**STATED TASK**
Format the lines in the entries below as a numbered list, from the line containing "family: Amaranthaceae" through the line containing "genus: Restio", with both of those lines included and blank lines omitted.

**RECORDS FOR THE EXERCISE**
-------
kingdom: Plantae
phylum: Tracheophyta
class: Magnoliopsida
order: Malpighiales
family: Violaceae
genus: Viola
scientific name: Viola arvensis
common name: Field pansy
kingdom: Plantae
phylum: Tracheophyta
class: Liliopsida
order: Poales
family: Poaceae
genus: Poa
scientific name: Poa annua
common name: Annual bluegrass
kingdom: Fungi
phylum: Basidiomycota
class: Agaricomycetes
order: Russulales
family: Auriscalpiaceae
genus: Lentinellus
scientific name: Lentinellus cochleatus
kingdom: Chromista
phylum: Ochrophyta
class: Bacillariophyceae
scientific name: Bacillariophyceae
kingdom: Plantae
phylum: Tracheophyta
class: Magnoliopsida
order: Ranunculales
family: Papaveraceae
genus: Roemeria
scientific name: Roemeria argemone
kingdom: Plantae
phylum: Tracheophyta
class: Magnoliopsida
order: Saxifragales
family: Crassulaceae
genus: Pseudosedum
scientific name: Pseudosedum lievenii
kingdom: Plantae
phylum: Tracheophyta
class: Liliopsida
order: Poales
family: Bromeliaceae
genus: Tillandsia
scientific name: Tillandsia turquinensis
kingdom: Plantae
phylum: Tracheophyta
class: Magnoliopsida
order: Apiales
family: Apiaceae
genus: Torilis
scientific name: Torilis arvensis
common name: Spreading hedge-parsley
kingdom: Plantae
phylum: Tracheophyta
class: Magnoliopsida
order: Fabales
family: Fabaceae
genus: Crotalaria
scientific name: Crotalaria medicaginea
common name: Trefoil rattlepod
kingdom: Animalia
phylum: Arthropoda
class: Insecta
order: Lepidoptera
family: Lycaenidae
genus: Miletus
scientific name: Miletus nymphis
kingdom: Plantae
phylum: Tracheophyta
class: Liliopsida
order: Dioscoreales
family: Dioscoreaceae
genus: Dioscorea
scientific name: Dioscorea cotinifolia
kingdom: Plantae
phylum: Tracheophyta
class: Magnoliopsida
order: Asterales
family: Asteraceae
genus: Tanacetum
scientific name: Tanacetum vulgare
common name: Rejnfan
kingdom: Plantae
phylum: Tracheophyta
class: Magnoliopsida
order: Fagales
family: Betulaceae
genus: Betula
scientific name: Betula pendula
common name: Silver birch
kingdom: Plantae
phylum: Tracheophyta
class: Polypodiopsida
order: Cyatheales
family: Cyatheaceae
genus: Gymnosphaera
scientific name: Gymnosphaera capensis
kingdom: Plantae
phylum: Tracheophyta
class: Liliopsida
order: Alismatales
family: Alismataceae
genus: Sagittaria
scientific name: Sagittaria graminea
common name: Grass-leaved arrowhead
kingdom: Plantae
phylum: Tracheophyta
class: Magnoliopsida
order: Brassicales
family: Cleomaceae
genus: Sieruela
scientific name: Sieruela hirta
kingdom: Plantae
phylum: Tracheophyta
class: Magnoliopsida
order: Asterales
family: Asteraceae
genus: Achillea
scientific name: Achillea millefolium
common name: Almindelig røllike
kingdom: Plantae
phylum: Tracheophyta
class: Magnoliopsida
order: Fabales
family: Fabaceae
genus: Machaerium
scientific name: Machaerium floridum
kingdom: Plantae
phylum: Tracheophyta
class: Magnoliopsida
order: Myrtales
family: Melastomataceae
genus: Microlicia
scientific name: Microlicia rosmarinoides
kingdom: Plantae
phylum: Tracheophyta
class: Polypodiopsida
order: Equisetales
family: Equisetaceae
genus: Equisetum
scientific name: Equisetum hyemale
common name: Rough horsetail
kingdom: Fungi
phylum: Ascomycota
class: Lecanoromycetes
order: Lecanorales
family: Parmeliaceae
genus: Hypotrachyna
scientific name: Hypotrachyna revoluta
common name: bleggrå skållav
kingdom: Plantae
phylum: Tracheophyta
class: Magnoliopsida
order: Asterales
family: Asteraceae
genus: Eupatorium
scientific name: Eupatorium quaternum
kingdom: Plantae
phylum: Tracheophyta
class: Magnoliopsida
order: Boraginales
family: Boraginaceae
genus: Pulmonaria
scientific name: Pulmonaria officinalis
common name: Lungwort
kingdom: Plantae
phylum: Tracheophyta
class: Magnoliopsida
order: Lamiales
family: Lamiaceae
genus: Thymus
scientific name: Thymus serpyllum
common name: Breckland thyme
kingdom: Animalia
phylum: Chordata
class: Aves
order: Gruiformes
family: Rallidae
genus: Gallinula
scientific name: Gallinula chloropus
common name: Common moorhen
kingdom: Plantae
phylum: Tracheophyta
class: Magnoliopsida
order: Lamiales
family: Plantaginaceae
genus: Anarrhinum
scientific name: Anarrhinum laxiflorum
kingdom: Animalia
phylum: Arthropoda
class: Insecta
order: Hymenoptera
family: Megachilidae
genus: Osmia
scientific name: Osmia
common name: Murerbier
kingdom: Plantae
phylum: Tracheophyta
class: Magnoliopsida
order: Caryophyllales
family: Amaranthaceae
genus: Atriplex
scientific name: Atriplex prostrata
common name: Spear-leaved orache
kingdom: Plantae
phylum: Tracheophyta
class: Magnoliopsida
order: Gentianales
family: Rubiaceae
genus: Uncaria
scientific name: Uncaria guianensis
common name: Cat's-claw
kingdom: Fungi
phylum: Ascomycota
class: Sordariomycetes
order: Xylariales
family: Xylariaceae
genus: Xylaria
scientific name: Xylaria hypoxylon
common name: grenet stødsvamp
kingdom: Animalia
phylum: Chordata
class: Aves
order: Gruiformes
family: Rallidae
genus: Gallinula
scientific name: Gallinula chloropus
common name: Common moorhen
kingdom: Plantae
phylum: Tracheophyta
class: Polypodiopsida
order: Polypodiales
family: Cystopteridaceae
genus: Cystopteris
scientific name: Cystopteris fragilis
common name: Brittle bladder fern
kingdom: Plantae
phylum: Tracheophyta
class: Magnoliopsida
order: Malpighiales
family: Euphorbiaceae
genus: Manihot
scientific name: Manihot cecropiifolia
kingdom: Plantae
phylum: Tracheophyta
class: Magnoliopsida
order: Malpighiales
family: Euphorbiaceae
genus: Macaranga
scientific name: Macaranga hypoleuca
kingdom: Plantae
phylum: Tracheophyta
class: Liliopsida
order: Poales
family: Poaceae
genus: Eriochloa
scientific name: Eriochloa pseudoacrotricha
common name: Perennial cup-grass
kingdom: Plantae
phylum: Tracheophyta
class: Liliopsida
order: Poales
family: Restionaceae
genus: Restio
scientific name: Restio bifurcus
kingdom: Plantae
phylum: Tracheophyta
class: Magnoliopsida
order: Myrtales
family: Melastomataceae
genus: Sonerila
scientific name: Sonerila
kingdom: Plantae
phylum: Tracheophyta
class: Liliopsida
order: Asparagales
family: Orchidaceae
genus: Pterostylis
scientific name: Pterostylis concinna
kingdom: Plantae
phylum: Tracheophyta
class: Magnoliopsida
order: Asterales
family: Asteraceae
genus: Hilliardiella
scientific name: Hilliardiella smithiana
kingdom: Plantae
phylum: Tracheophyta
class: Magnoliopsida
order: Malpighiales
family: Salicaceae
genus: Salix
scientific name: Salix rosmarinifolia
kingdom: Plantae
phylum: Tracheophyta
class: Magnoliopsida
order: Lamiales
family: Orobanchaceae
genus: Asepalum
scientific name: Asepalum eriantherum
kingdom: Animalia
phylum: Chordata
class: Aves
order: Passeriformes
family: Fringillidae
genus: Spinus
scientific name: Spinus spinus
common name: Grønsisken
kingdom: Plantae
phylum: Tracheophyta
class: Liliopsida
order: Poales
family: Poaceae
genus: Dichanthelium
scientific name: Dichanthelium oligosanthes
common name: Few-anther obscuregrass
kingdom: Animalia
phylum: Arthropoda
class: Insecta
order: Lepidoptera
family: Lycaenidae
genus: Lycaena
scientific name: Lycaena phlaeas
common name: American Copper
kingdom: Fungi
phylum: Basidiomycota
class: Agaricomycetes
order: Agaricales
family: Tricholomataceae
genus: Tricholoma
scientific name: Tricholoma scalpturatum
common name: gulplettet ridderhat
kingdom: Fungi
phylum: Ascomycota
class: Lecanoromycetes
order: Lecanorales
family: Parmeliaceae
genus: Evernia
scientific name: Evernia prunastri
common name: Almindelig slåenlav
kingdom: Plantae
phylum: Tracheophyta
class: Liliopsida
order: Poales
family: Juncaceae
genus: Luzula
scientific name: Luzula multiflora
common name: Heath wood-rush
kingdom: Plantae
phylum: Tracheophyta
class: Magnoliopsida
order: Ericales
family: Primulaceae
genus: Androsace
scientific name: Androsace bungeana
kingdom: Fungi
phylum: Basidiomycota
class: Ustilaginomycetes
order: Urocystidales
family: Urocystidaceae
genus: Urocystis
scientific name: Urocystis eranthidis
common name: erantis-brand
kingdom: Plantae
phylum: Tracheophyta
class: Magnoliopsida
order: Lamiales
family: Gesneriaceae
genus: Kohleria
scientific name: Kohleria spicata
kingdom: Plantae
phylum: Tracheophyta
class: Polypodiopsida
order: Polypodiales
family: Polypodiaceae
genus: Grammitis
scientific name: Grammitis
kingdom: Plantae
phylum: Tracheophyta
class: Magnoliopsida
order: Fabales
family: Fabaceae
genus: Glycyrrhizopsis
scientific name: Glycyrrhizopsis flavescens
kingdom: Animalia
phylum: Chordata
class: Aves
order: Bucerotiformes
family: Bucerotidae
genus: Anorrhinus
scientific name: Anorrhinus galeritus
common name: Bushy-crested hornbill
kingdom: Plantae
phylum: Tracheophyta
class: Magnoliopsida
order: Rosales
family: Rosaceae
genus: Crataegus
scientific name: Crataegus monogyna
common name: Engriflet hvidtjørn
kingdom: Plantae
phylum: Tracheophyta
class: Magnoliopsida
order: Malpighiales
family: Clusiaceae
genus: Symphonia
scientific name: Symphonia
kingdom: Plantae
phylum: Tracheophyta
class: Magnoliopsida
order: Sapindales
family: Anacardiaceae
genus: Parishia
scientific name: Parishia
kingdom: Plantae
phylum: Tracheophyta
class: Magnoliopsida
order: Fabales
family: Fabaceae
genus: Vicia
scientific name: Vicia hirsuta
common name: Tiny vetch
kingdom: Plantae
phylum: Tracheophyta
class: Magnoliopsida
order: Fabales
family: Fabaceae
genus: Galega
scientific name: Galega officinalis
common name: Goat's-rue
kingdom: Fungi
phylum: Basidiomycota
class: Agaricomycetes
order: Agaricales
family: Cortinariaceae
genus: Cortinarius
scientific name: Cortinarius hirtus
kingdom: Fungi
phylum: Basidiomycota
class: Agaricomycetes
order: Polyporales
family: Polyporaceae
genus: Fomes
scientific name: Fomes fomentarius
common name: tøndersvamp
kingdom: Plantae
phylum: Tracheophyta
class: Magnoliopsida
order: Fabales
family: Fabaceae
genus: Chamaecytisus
-------
**COMPLETED EXERCISE**
1. family: Amaranthaceae
2. genus: Atriplex
3. scientific name: Atriplex prostrata
4. common name: Spear-leaved orache
5. kingdom: Plantae
6. phylum: Tracheophyta
7. class: Magnoliopsida
8. order: Gentianales
9. family: Rubiaceae
10. genus: Uncaria
11. scientific name: Uncaria guianensis
12. common name: Cat's-claw
13. kingdom: Fungi
14. phylum: Ascomycota
15. class: Sordariomycetes
16. order: Xylariales
17. family: Xylariaceae
18. genus: Xylaria
19. scientific name: Xylaria hypoxylon
20. common name: grenet stødsvamp
21. kingdom: Animalia
22. phylum: Chordata
23. class: Aves
24. order: Gruiformes
25. family: Rallidae
26. genus: Gallinula
27. scientific name: Gallinula chloropus
28. common name: Common moorhen
29. kingdom: Plantae
30. phylum: Tracheophyta
31. class: Polypodiopsida
32. order: Polypodiales
33. family: Cystopteridaceae
34. genus: Cystopteris
35. scientific name: Cystopteris fragilis
36. common name: Brittle bladder fern
37. kingdom: Plantae
38. phylum: Tracheophyta
39. class: Magnoliopsida
40. order: Malpighiales
41. family: Euphorbiaceae
42. genus: Manihot
43. scientific name: Manihot cecropiifolia
44. kingdom: Plantae
45. phylum: Tracheophyta
46. class: Magnoliopsida
47. order: Malpighiales
48. family: Euphorbiaceae
49. genus: Macaranga
50. scientific name: Macaranga hypoleuca
51. kingdom: Plantae
52. phylum: Tracheophyta
53. class: Liliopsida
54. order: Poales
55. family: Poaceae
56. genus: Eriochloa
57. scientific name: Eriochloa pseudoacrotricha
58. common name: Perennial cup-grass
59. kingdom: Plantae
60. phylum: Tracheophyta
61. class: Liliopsida
62. order: Poales
63. family: Restionaceae
64. genus: Restio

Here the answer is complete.